Szene durch einen Monolog von Sir William abgelöst. Grundidee
während der Charaktererschaffung war eine Hochzeit zwischen den
verfeindeten Häusern McAllister und McDunnan. Das zukünftige
Brautpaar und der Abgesandte des feindlichen Fürsten sollten als
Hauptpersonen im Mittelpunkt stehen. Das kam allerdings etwas anders,
sobald die Geschichte an Dynamik gewonnen hatte.
Insgesamt wurden 18 Szenen gespielt,
bevor alle Protagonisten tot oder verheiratet waren. Ich werde jetzt
nicht jede Szene im Detail nacherzählen, sondern einfach eine
Zusammenfassung schreiben. Also: Vorhang auf!
Die Tragödie beginnt
Bischof Reynar und Lord McDunnan
berieten über die zukünftige Verbindung zu den McAllisters, als der
Bote Sir Gregor in Falkirk eintraf. Er brachte die Bedingungen der
Eheschließung. Alle Ländereien südlich des Flusses sollten an
MacDunnan fallen, dafür würde Robert die Länder halten, bis der
Sohn der McDunnans volljährig wäre. Man stimmte zu und Sir Gregor
sandte einen boten, um Robert nach Falkirk zu rufen.
Dieser war indes schon in der Stadt, wo
er sich im Garten der Burg mit Lady McDunnan traf, um den Mord am
Lord zu planen. Beide merkten nicht, dass Judith das Gespräch
belauschte, während die Lady den jungen Draufgänger anstachelte,
ihren Mann schnell zu töten. Robert war bereit und wollte schnell
drauflos stürmen.
Der Bischof seinerseits plante mit
seinem Sohn John, wie sie sich gegen den Lord behaupten und sich an
der Hochzeit bereichern konnten.
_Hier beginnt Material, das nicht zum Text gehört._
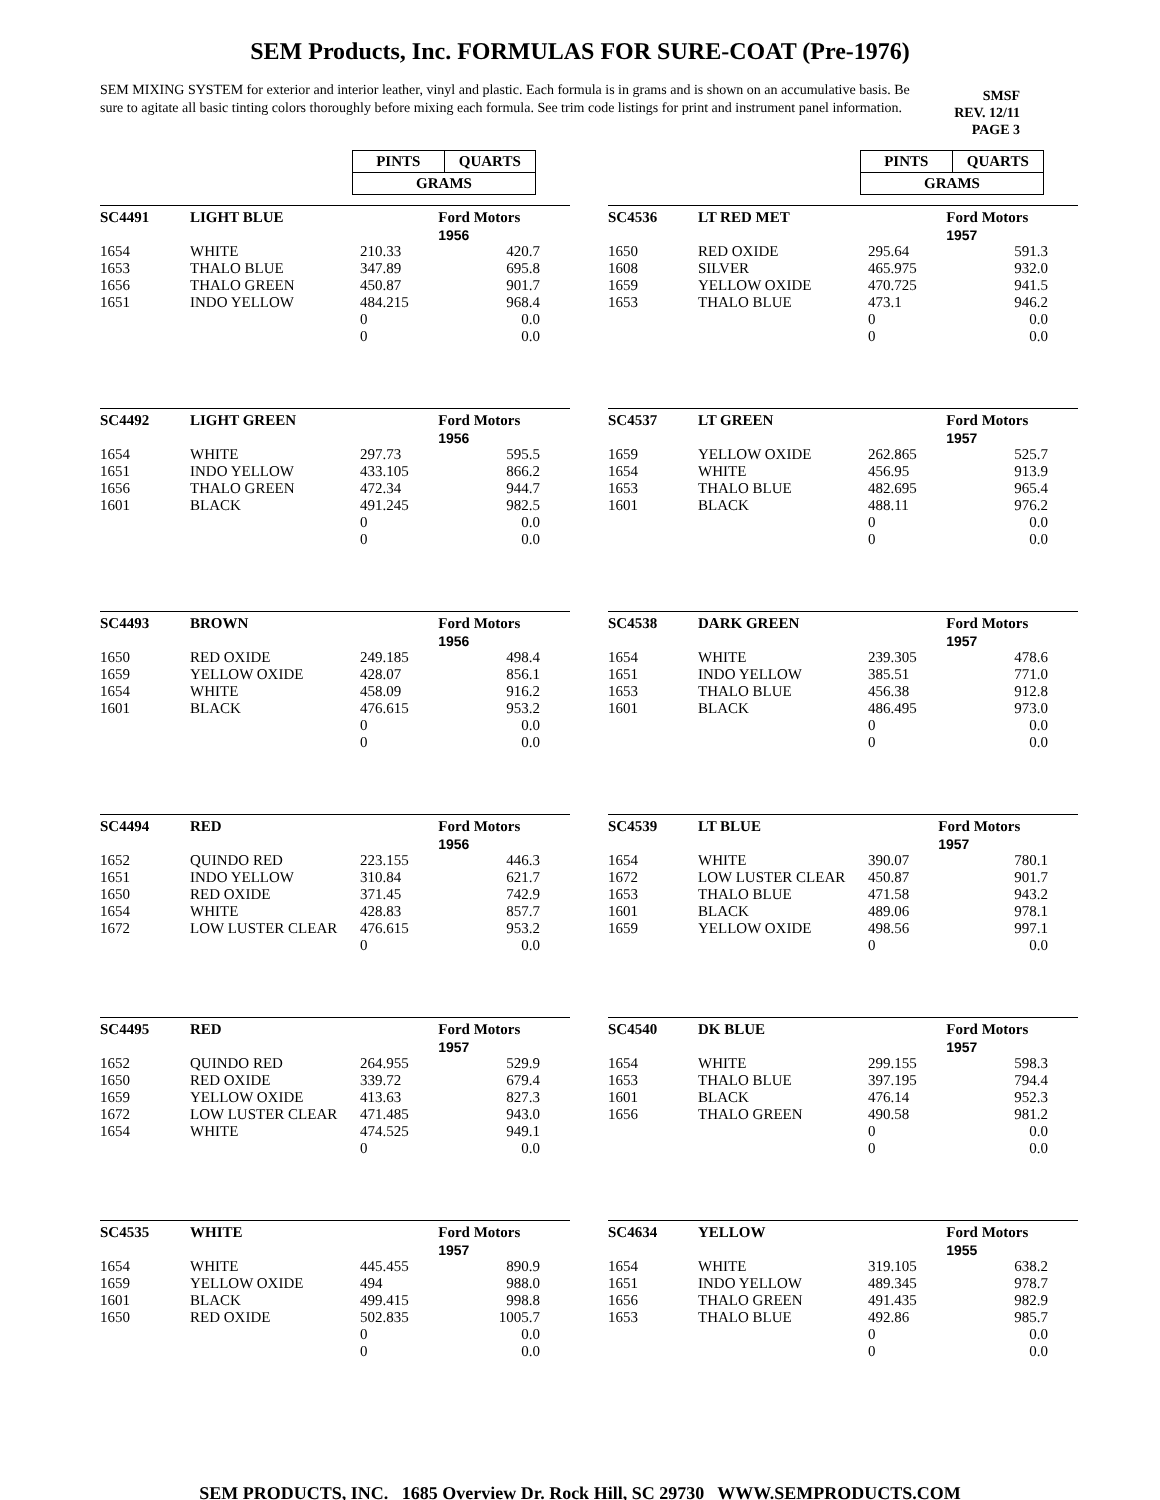SEM Products, Inc. FORMULAS FOR SURE-COAT (Pre-1976)
SEM MIXING SYSTEM for exterior and interior leather, vinyl and plastic. Each formula is in grams and is shown on an accumulative basis. Be sure to agitate all basic tinting colors thoroughly before mixing each formula. See trim code listings for print and instrument panel information.
SMSF
REV. 12/11
PAGE 3
PINTS QUARTS
GRAMS
| SC4491 | LIGHT BLUE | | Ford Motors |
| | | | 1956 |
| 1654 | WHITE | 210.33 | 420.7 |
| 1653 | THALO BLUE | 347.89 | 695.8 |
| 1656 | THALO GREEN | 450.87 | 901.7 |
| 1651 | INDO YELLOW | 484.215 | 968.4 |
| | | 0 | 0.0 |
| | | 0 | 0.0 |
| SC4492 | LIGHT GREEN | | Ford Motors |
| | | | 1956 |
| 1654 | WHITE | 297.73 | 595.5 |
| 1651 | INDO YELLOW | 433.105 | 866.2 |
| 1656 | THALO GREEN | 472.34 | 944.7 |
| 1601 | BLACK | 491.245 | 982.5 |
| | | 0 | 0.0 |
| | | 0 | 0.0 |
| SC4493 | BROWN | | Ford Motors |
| | | | 1956 |
| 1650 | RED OXIDE | 249.185 | 498.4 |
| 1659 | YELLOW OXIDE | 428.07 | 856.1 |
| 1654 | WHITE | 458.09 | 916.2 |
| 1601 | BLACK | 476.615 | 953.2 |
| | | 0 | 0.0 |
| | | 0 | 0.0 |
| SC4494 | RED | | Ford Motors |
| | | | 1956 |
| 1652 | QUINDO RED | 223.155 | 446.3 |
| 1651 | INDO YELLOW | 310.84 | 621.7 |
| 1650 | RED OXIDE | 371.45 | 742.9 |
| 1654 | WHITE | 428.83 | 857.7 |
| 1672 | LOW LUSTER CLEAR | 476.615 | 953.2 |
| | | 0 | 0.0 |
| SC4495 | RED | | Ford Motors |
| | | | 1957 |
| 1652 | QUINDO RED | 264.955 | 529.9 |
| 1650 | RED OXIDE | 339.72 | 679.4 |
| 1659 | YELLOW OXIDE | 413.63 | 827.3 |
| 1672 | LOW LUSTER CLEAR | 471.485 | 943.0 |
| 1654 | WHITE | 474.525 | 949.1 |
| | | 0 | 0.0 |
| SC4535 | WHITE | | Ford Motors |
| | | | 1957 |
| 1654 | WHITE | 445.455 | 890.9 |
| 1659 | YELLOW OXIDE | 494 | 988.0 |
| 1601 | BLACK | 499.415 | 998.8 |
| 1650 | RED OXIDE | 502.835 | 1005.7 |
| | | 0 | 0.0 |
| | | 0 | 0.0 |
PINTS QUARTS
GRAMS
| SC4536 | LT RED MET | | Ford Motors |
| | | | 1957 |
| 1650 | RED OXIDE | 295.64 | 591.3 |
| 1608 | SILVER | 465.975 | 932.0 |
| 1659 | YELLOW OXIDE | 470.725 | 941.5 |
| 1653 | THALO BLUE | 473.1 | 946.2 |
| | | 0 | 0.0 |
| | | 0 | 0.0 |
| SC4537 | LT GREEN | | Ford Motors |
| | | | 1957 |
| 1659 | YELLOW OXIDE | 262.865 | 525.7 |
| 1654 | WHITE | 456.95 | 913.9 |
| 1653 | THALO BLUE | 482.695 | 965.4 |
| 1601 | BLACK | 488.11 | 976.2 |
| | | 0 | 0.0 |
| | | 0 | 0.0 |
| SC4538 | DARK GREEN | | Ford Motors |
| | | | 1957 |
| 1654 | WHITE | 239.305 | 478.6 |
| 1651 | INDO YELLOW | 385.51 | 771.0 |
| 1653 | THALO BLUE | 456.38 | 912.8 |
| 1601 | BLACK | 486.495 | 973.0 |
| | | 0 | 0.0 |
| | | 0 | 0.0 |
| SC4539 | LT BLUE | | Ford Motors |
| | | | 1957 |
| 1654 | WHITE | 390.07 | 780.1 |
| 1672 | LOW LUSTER CLEAR | 450.87 | 901.7 |
| 1653 | THALO BLUE | 471.58 | 943.2 |
| 1601 | BLACK | 489.06 | 978.1 |
| 1659 | YELLOW OXIDE | 498.56 | 997.1 |
| | | 0 | 0.0 |
| SC4540 | DK BLUE | | Ford Motors |
| | | | 1957 |
| 1654 | WHITE | 299.155 | 598.3 |
| 1653 | THALO BLUE | 397.195 | 794.4 |
| 1601 | BLACK | 476.14 | 952.3 |
| 1656 | THALO GREEN | 490.58 | 981.2 |
| | | 0 | 0.0 |
| | | 0 | 0.0 |
| SC4634 | YELLOW | | Ford Motors |
| | | | 1955 |
| 1654 | WHITE | 319.105 | 638.2 |
| 1651 | INDO YELLOW | 489.345 | 978.7 |
| 1656 | THALO GREEN | 491.435 | 982.9 |
| 1653 | THALO BLUE | 492.86 | 985.7 |
| | | 0 | 0.0 |
| | | 0 | 0.0 |
SEM PRODUCTS, INC. 1685 Overview Dr. Rock Hill, SC 29730 WWW.SEMPRODUCTS.COM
Während sie so ihre Ränke
schmiedeten, kam Sir William in die Kanzlei, um den Ehevertrag
abzuholen. Mittels eines Asides legte ich fest, dass er die beiden
hinter der offenen Tür belauschte, während der Bischof offen mit
seinem Bastard sprach, und der Sheriff so die familiäre Bindung der
beiden erfuhr. Als er eintrat und den Bischof um den Vertrag bat,
gerieten er und John noch in einen kurzen Streit.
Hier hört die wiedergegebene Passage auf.